(EXERCISE INPUTS)
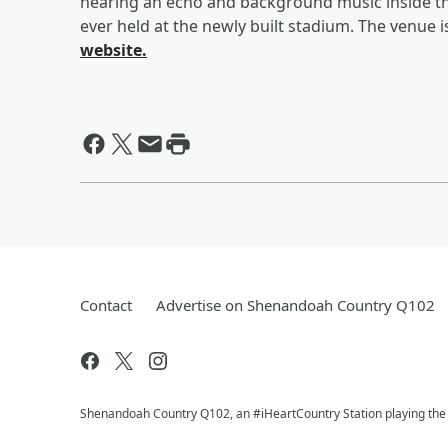
hearing an echo and background music inside th
ever held at the newly built stadium. The venue
website.
Contact
Advertise on Shenandoah Country Q102
Shenandoah Country Q102, an #iHeartCountry Station playing the b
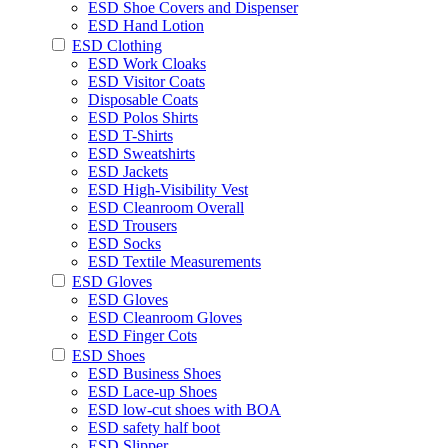
ESD Shoe Covers and Dispenser
ESD Hand Lotion
ESD Clothing
ESD Work Cloaks
ESD Visitor Coats
Disposable Coats
ESD Polos Shirts
ESD T-Shirts
ESD Sweatshirts
ESD Jackets
ESD High-Visibility Vest
ESD Cleanroom Overall
ESD Trousers
ESD Socks
ESD Textile Measurements
ESD Gloves
ESD Gloves
ESD Cleanroom Gloves
ESD Finger Cots
ESD Shoes
ESD Business Shoes
ESD Lace-up Shoes
ESD low-cut shoes with BOA
ESD safety half boot
ESD Slipper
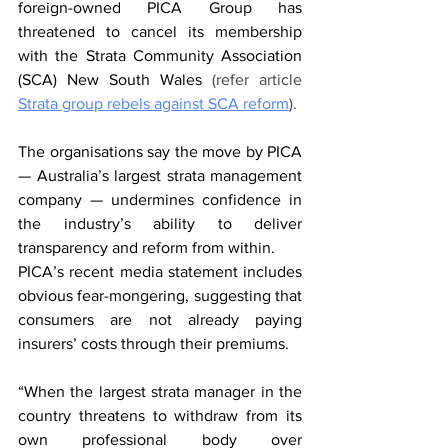
foreign-owned PICA Group has 
threatened to cancel its membership 
with the Strata Community Association 
(SCA) New South Wales 
(refer article 
Strata group rebels against SCA reform
).
The organisations say the move by PICA 
— Australia’s largest strata management 
company — undermines confidence in 
the industry’s ability to deliver 
transparency and reform from within.
PICA’s recent media statement includes 
obvious fear-mongering, suggesting that 
consumers are not already paying 
insurers’ costs through their premiums.
“When the largest strata manager in the 
country threatens to withdraw from its 
own professional body over 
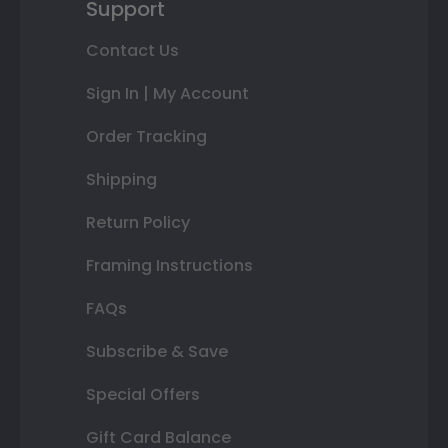
Support
Contact Us
Sign In | My Account
Order Tracking
Shipping
Return Policy
Framing Instructions
FAQs
Subscribe & Save
Special Offers
Gift Card Balance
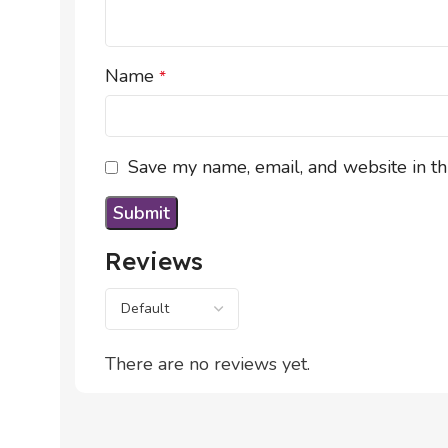
Name
*
Save my name, email, and website in th
Reviews
There are no reviews yet.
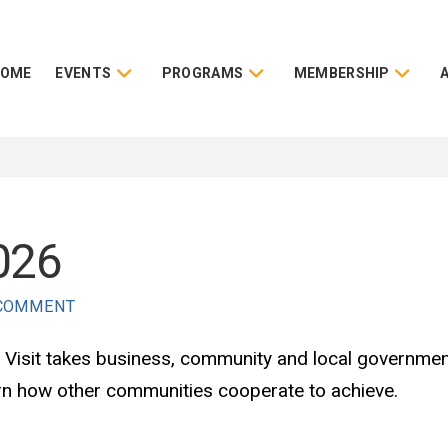
HOME
EVENTS
PROGRAMS
MEMBERSHIP
2026
 COMMENT
ity Visit takes business, community and local governme
arn how other communities cooperate to achieve.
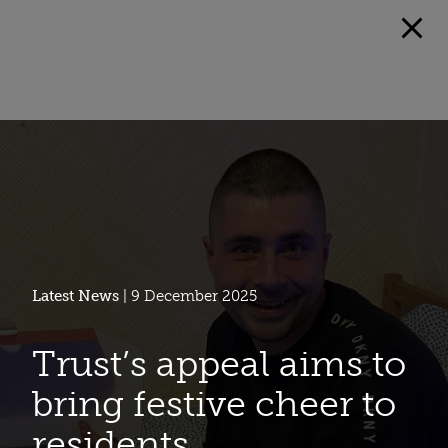
Latest News
| 9 December 2025
Trust’s appeal aims to
bring festive cheer to
residents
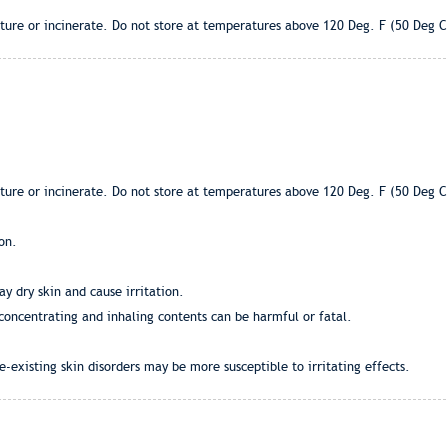
ture or incinerate. Do not store at temperatures above 120 Deg. F (50 Deg C
ture or incinerate. Do not store at temperatures above 120 Deg. F (50 Deg C
on.
y dry skin and cause irritation.
 concentrating and inhaling contents can be harmful or fatal.
-existing skin disorders may be more susceptible to irritating effects.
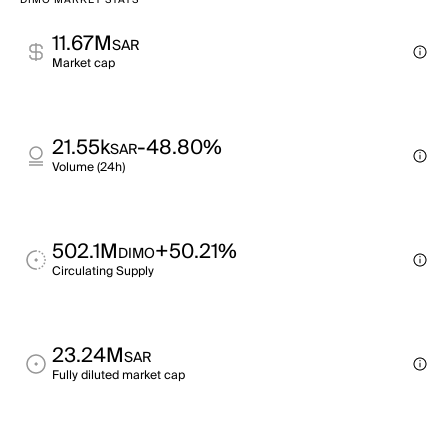
DIMO MARKET STATS
11.67M
SAR
Market cap
21.55k
-48.80%
SAR
Volume (24h)
502.1M
+50.21%
DIMO
Circulating Supply
23.24M
SAR
Fully diluted market cap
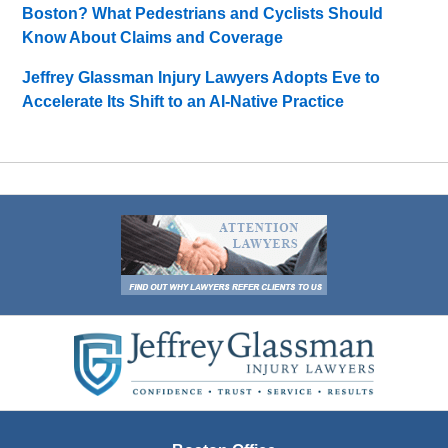
Boston? What Pedestrians and Cyclists Should
Know About Claims and Coverage
Jeffrey Glassman Injury Lawyers Adopts Eve to
Accelerate Its Shift to an AI-Native Practice
Contact
Information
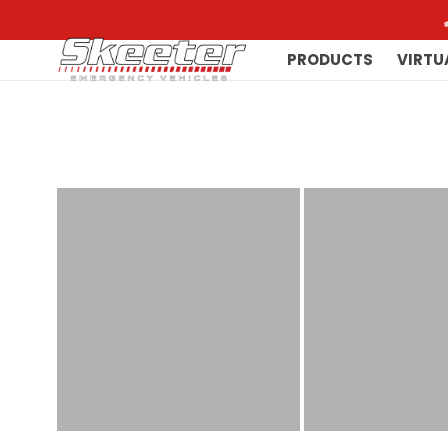
PRODUCTS
VIRTU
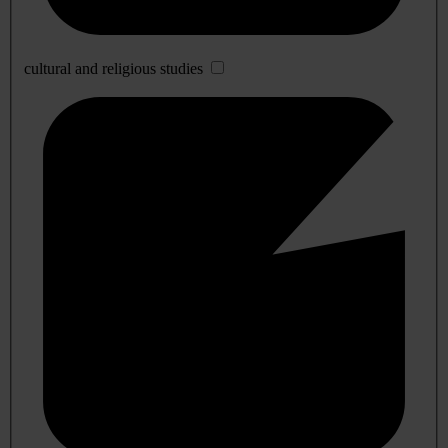
cultural and religious studies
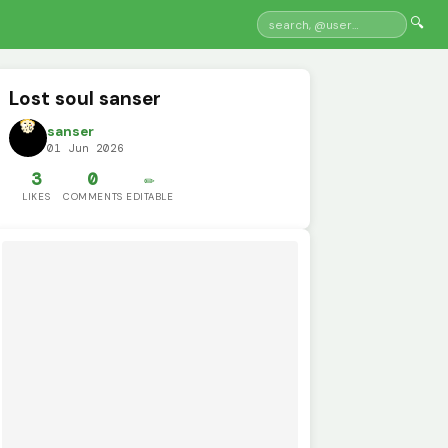
🔍
Lost soul sanser
sanser
01 Jun 2026
3
0
✏️
LIKES
COMMENTS
EDITABLE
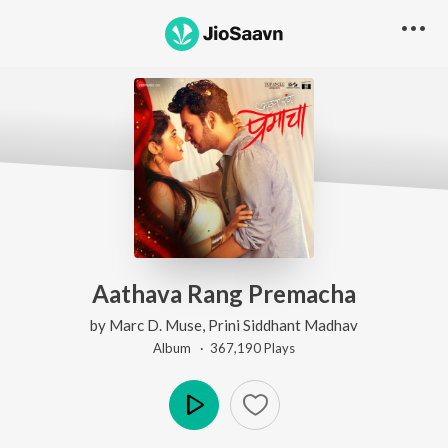
Aathava Rang Premacha
by
Marc D. Muse
,
Prini Siddhant Madhav
Album ·
367,190
Play
s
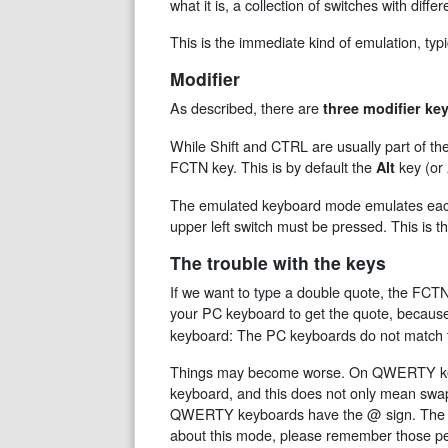
what it is, a collection of switches with diff
This is the immediate kind of emulation, ty
Modifier
As described, there are
three modifier ke
While Shift and CTRL are usually part of 
FCTN key. This is by default the
key (or
Alt
The emulated keyboard mode emulates each o
upper left switch must be pressed. This is 
The trouble with the keys
If we want to type a double quote, the FCTN
your PC keyboard to get the quote, becaus
keyboard: The PC keyboards do not match t
Things may become worse. On QWERTY keybo
keyboard, and this does not only mean swap
QWERTY keyboards have the @ sign. The @ 
about this mode, please remember those pe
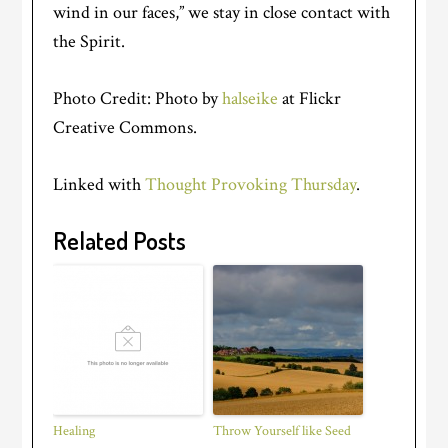
wind in our faces,” we stay in close contact with
the Spirit.
Photo Credit: Photo by
halseike
at Flickr
Creative Commons.
Linked with
Thought Provoking Thursday
.
Related Posts
Healing
Throw Yourself like Seed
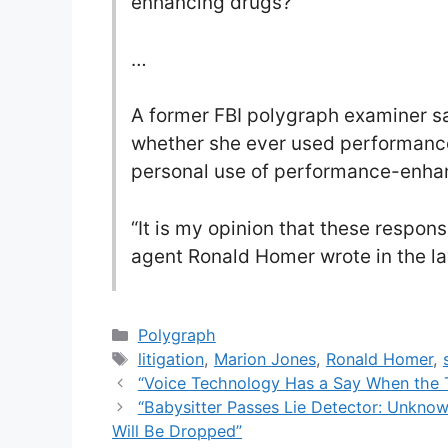
enhancing drugs?
…
A former FBI polygraph examiner s
whether she ever used performance
personal use of performance-enhan
“It is my opinion that these respons
agent Ronald Homer wrote in the la
Categories
Polygraph
Tags
litigation
,
Marion Jones
,
Ronald Homer
,
“Voice Technology Has a Say When the 
“Babysitter Passes Lie Detector: Unkn
Will Be Dropped”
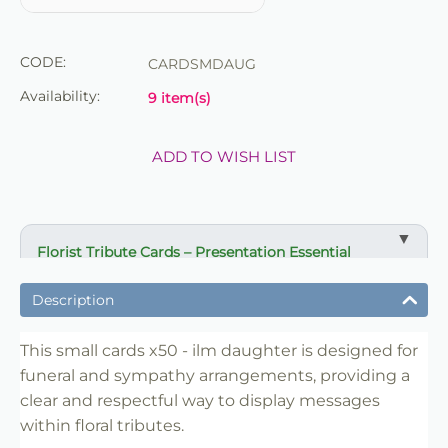
CODE:
CARDSMDAUG
Availability:
9 item(s)
ADD TO WISH LIST
Florist Tribute Cards – Presentation Essential
✔ Designed for funeral and sympathy arrangements
Description
✔ Suitable for wreaths, sprays and tribute displays
✔ Clear and respectful message presentation
This small cards x50 - ilm daughter is designed for
funeral and sympathy arrangements, providing a
✔ Easy to insert into floral work
clear and respectful way to display messages
✔ Lightweight and practical
within floral tributes.
✔ Ideal for florists and retail use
(End EXERCISE INPUTS)
### PROBLEM
Recast every line of text in the listing as a numbered list, leaving out blank lines and all pictures.

### COMPLETED EXERCISE
1. hearing an echo and background music inside th
2. ever held at the newly built stadium. The venue
3. website.
4. Contact
5. Advertise on Shenandoah Country Q102
6. Shenandoah Country Q102, an #iHeartCountry Station playing the b
7. ESD Shoe Covers and Dispenser
8. ESD Hand Lotion
9. ESD Clothing
10. ESD Work Cloaks
11. ESD Visitor Coats
12. Disposable Coats
13. ESD Polos Shirts
14. ESD T-Shirts
15. ESD Sweatshirts
16. ESD Jackets
17. ESD High-Visibility Vest
18. ESD Cleanroom Overall
19. ESD Trousers
20. ESD Socks
21. ESD Textile Measurements
22. ESD Gloves
23. ESD Gloves
24. ESD Cleanroom Gloves
25. ESD Finger Cots
26. ESD Shoes
27. ESD Business Shoes
28. ESD Lace-up Shoes
29. ESD low-cut shoes with BOA
30. ESD safety half boot
31. ESD Slipper
32. foreign-owned PICA Group has 
33. threatened to cancel its membership 
34. with the Strata Community Association 
35. (SCA) New South Wales 
36. (refer article 
37. Strata group rebels against SCA reform
38. ).
39. The organisations say the move by PICA 
40. — Australia’s largest strata management 
41. company — undermines confidence in 
42. the industry’s ability to deliver 
43. transparency and reform from within.
44. PICA’s recent media statement includes 
45. obvious fear-mongering, suggesting that 
46. consumers are not already paying 
47. insurers’ costs through their premiums.
48. “When the largest strata manager in the 
49. country threatens to withdraw from its 
50. own professional body over 
51. Support
52. Contact Us
53. Sign In | My Account
54. Order Tracking
55. Shipping
56. Return Policy
57. Framing Instructions
58. FAQs
59. Subscribe & Save
60. Special Offers
61. Gift Card Balance
62. Name
63. *
64. Save my name, email, and website in th
65. Reviews
66. There are no reviews yet.
67. HOME
68. EVENTS
69. PROGRAMS
70. MEMBERSHIP
71. 2026
72.  COMMENT
73. ity Visit takes business, community and local governme
74. arn how other communities cooperate to achieve.
75. Latest News
76. | 9 December 2025
77. Trust’s appeal aims to
78. bring festive cheer to
79. residents
80. ture or incinerate. Do not store at temperatures above 120 Deg. F (50 Deg C
81. ture or incinerate. Do not store at temperatures above 120 Deg. F (50 Deg C
82. on.
83. y dry skin and cause irritation.
84.  concentrating and inhaling contents can be harmful or fatal.
85. -existing skin disorders may be more susceptible to irritating effects.
86. DIMO MARKET STATS
87. 11.67M
88. SAR
89. Market cap
90. 21.55k
91. -48.80%
92. SAR
93. Volume (24h)
94. 502.1M
95. +50.21%
96. DIMO
97. Circulating Supply
98. 23.24M
99. SAR
100. Fully diluted market cap
101. Boston? What Pedestrians and Cyclists Should
102. Know About Claims and Coverage
103. Jeffrey Glassman Injury Lawyers Adopts Eve to
104. Accelerate Its Shift to an AI-Native Practice
105. Contact
106. Information
107. PRODUCTS
108. VIRTU
109. cultural and religious studies
110. 🔍
111. Lost soul sanser
112. sanser
113. 01 Jun 2026
114. 3
115. 0
116. ✏️
117. LIKES
118. COMMENTS
119. EDITABLE
120. Aathava Rang Premacha
121. by
122. Marc D. Muse
123. ,
124. Prini Siddhant Madhav
125. Album ·
126. 367,190
127. Play
128. s
129. what it is, a collection of switches with diff
130. This is the immediate kind of emulation, ty
131. Modifier
132. As described, there are
133. three modifier ke
134. While Shift and CTRL are usually part of 
135. FCTN key. This is by default the
136. key (or
137. Alt
138. The emulated keyboard mode emulates each o
139. upper left switch must be pressed. This is 
140. The trouble with the keys
141. If we want to type a double quote, the FCTN
142. your PC keyboard to get the quote, becaus
143. keyboard: The PC keyboards do not match t
144. Things may become worse. On QWERTY keybo
145. keyboard, and this does not only mean swap
146. QWERTY keyboards have the @ sign. The @ 
147. about this mode, please remember those pe
148. wind in our faces,” we stay in close contact with
149. the Spirit.
150. Photo Credit: Photo by
151. halseike
152. at Flickr
153. Creative Commons.
154. Linked with
155. Thought Provoking Thursday
156. .
157. Related Posts
158. Healing
159. Throw Yourself like Seed
160. enhancing drugs?
161. …
162. A former FBI polygraph examiner s
163. whether she ever used performance
164. personal use of performance-enhan
165. “It is my opinion that these respons
166. agent Ronald Homer wrote in the la
167. Categories
168. Polygraph
169. Tags
170. litigation
171. ,
172. Marion Jones
173. ,
174. Ronald Homer
175. ,
176. “Voice Technology Has a Say When the 
177. “Babysitter Passes Lie Detector: Unkn
178. Will Be Dropped”
179. CODE:
180. CARDSMDAUG
181. Availability:
182. 9 item(s)
183. ADD TO WISH LIST
184. Florist Tribute Cards – Presentation Essential
185. ✔ Designed for funeral and sympathy arrangements
186. Description
187. ✔ Suitable for wreaths, sprays and tribute displays
188. ✔ Clear and respectful message presentation
189. This small cards x50 - ilm daughter is designed for
190. funeral and sympathy arrangements, providing a
191. ✔ Easy to insert into floral work
192. clear and respectful way to display messages
193. ✔ Lightweight and practical
194. within floral tributes.
195. ✔ Ideal for florists and retail use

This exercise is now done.